Re. the Cyrrilic license plates: it can work with Greek, too. There are a few in Santa Fe. Some St. John's tutor of course snapped up XAIPE (for which he gets no points for originality), and a lady at the Greek church unfortunately has Mrs. P's name, NIKH.

Peculiar said...

Also, here's the working python link: http://blogs.nationalgeographic.com/blogs/news/chiefeditor/2008/08/giant-snake.html

Steve Bodio said...

Matt, Doc-- EXACTLY. And I am working on K'Stan-- either paid for this year or on our own next. Taigans in the mix, from Shakula!

P-- I often lose track of the links on the long posts. And tell NIKH-- a little different in Russian but not on my keyboard-- that I'll be linking her Cthulhu soon.

LabRat said...

I was planning to use the Komodo thing for postfodder, up until I got hauled off to what turned out to be basically a small but lengthy party.

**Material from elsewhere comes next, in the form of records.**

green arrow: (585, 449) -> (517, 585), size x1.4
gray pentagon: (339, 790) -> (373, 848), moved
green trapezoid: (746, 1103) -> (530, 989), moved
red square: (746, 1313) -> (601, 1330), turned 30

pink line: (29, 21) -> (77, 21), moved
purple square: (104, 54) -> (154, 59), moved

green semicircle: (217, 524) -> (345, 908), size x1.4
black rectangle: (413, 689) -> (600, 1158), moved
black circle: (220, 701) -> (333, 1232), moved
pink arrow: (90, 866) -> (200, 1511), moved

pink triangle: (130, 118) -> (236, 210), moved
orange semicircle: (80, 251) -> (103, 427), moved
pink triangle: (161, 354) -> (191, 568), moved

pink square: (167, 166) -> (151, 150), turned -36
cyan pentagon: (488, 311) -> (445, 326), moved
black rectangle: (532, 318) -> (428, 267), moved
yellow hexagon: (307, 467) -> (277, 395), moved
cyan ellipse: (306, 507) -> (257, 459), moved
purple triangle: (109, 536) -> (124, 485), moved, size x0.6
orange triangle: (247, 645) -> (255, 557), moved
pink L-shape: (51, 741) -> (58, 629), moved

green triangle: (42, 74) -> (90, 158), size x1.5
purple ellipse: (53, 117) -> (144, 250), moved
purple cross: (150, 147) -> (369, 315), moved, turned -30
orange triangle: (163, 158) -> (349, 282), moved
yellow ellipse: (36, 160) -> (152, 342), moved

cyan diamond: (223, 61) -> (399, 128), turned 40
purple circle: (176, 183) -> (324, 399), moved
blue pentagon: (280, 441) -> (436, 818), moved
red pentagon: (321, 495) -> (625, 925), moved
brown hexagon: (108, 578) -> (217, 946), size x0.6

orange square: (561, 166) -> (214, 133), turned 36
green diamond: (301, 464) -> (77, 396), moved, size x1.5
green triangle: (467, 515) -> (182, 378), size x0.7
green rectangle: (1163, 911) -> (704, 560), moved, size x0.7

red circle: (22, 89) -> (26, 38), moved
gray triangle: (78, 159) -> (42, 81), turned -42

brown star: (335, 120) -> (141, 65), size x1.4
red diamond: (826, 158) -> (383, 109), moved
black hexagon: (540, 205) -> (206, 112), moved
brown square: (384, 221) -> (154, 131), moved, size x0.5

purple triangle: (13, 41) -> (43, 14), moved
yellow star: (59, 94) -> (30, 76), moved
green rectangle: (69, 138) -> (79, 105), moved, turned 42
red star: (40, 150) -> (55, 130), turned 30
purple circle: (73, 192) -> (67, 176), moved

After reading Matt and Doc Hypercube's thoughts though, it may turn out to be a lot longer than I thought... or I may decide it's already been said better than I could elaborate on.

Matt Mullenix said...

LabRat (and Doc) please do blog on this if you're up to it. I'd love to read more.

Unknown said...

"The bees are forced to construct their honeycombs in racks of removable trays, according to a design that standardizes the size of each hexagonal chamber... [...] any vegan who eats honey but avoids milk is making the tacit assumption that the pain experienced by a bee counts for something less than the pain experienced by a cow."

Somebody must've rented the DVD for "Bee Movie" earlier this week, and thought it was a documentary...

Carel Brest van Kempen said...

Wow. That WSJ article is so filled with fabrication and mistaken notions I don't know where to start my rant. A future blog post there, for sure.

Steve Bodio said...

Let us know when you post.

I think a lot of the responses here-- essentially that we too are a part of nature-- are right even if the original article got it wrong.